Study limitations include small sample size, single institution, and urban setting, thus generalizability is limited. Participants were recruited randomly from a clinical database and so there was a significant degree of selection bias; patients who answered their phones, responded to emails, had active insurance and ultimately enrolled in the study were likely more motivated at baseline to change their behaviors to prevent diabetes than the average person. However, this selection process was designed to identify the type of primary care patients who are sufficiently engaged with their healthcare team to benefit from a primary care based behavior change program.

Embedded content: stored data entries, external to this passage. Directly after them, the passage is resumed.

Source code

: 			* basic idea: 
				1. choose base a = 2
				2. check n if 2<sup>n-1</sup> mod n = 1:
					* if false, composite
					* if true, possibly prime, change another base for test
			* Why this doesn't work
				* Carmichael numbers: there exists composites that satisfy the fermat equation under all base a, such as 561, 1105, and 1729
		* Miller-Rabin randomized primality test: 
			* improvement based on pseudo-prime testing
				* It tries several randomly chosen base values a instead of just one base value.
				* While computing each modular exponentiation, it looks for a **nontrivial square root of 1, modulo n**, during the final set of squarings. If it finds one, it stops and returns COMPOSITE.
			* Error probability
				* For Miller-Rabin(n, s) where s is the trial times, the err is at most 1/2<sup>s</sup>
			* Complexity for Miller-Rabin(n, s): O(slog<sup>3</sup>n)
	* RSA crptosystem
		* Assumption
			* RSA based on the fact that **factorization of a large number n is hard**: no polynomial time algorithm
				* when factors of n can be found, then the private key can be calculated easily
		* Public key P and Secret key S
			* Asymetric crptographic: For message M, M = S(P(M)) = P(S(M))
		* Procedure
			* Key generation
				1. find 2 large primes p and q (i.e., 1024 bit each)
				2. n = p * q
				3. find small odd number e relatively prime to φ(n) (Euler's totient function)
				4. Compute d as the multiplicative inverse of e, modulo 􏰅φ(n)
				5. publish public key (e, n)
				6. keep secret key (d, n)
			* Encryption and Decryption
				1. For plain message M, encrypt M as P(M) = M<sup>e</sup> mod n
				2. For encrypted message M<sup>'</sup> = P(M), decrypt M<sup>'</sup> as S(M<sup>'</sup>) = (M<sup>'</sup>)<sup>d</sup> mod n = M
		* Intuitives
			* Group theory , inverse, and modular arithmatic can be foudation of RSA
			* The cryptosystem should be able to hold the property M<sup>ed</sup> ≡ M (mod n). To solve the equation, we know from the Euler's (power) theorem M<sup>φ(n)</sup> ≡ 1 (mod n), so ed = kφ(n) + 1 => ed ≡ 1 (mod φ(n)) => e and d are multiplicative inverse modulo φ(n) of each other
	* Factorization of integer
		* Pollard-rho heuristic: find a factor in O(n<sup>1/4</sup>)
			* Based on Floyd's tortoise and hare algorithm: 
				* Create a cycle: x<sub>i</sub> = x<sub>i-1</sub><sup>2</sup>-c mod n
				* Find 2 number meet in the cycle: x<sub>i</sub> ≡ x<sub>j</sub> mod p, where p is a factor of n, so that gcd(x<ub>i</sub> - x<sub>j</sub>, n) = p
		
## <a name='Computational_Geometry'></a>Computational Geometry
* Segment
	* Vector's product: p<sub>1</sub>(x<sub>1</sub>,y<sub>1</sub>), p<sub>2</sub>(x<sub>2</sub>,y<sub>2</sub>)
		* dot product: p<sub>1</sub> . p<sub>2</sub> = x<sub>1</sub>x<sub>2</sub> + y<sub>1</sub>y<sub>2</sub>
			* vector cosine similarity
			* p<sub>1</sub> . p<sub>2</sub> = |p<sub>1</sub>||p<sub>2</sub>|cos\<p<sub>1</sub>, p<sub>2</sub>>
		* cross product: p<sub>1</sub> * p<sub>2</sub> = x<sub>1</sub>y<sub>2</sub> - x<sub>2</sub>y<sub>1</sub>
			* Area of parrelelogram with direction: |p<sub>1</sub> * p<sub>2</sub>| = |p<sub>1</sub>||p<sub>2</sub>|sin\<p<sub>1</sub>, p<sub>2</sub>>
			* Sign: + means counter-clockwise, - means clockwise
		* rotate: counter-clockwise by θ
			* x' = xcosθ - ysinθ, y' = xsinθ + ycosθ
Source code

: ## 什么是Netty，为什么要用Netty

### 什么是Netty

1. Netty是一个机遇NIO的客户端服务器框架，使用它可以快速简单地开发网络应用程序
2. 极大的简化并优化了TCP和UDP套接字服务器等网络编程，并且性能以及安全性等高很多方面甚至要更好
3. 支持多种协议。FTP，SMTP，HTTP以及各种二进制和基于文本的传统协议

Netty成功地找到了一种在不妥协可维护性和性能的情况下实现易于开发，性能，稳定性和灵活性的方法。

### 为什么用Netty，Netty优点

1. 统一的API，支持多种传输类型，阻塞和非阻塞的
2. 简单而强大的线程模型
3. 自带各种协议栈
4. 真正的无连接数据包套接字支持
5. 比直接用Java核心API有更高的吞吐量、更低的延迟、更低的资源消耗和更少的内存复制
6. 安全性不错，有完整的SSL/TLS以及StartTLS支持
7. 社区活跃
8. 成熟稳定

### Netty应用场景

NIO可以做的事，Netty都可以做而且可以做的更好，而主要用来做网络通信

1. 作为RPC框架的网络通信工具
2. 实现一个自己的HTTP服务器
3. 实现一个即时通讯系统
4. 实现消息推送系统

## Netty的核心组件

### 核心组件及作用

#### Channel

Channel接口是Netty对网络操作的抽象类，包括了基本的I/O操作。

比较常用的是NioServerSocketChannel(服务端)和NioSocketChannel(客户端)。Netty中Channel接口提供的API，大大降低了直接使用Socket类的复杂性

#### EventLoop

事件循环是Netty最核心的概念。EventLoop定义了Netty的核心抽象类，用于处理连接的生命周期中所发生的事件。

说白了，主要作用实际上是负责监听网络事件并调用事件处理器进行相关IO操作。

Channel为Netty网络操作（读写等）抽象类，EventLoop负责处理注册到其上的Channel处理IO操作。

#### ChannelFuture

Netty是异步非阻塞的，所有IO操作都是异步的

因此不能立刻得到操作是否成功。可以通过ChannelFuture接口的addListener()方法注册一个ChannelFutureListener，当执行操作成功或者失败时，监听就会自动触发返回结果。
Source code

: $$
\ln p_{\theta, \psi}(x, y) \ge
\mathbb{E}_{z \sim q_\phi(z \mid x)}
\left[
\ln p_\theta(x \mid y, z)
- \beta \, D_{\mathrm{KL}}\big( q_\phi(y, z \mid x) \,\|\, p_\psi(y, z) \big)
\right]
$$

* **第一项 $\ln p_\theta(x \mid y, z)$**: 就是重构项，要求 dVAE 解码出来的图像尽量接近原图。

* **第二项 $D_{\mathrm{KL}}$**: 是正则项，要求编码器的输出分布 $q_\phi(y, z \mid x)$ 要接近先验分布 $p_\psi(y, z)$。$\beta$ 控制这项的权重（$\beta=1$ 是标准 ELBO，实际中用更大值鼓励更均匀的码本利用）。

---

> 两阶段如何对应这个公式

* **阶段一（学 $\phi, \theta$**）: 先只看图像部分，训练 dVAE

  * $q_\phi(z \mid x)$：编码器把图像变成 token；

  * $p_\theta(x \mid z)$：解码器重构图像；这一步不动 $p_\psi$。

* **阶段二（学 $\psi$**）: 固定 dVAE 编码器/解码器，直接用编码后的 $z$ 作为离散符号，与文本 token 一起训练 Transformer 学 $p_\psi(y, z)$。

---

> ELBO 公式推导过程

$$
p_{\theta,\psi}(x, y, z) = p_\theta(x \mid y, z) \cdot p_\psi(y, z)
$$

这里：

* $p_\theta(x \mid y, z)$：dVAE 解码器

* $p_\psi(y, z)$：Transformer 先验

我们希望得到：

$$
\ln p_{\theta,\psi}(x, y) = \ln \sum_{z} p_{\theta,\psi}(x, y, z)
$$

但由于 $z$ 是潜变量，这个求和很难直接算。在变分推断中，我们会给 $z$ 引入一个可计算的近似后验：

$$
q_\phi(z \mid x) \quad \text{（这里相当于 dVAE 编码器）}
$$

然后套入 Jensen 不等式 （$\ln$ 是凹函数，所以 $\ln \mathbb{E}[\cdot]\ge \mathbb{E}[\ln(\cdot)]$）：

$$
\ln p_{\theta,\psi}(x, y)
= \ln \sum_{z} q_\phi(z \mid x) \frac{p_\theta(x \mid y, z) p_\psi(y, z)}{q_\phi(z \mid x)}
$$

ADAPT promotes action plan discussions between patients and providers for patient-selected behavior change goals during the outpatient visit. This study demonstrated that the recruited sample were already knowledgeable about their health and risk for developing diabetes, demonstrated high levels of self efficacy, placed value on being more active and losing weight, and strongly felt that they could successfully make lifestyle changes to prevent diabetes. This suggests that typical primary care patients are candidates for simple and efficient primary care based action planning interventions. The ADAPT tool was tailored to meet this population’s needs to structure/facilitate behavior change to reduce diabetes risk.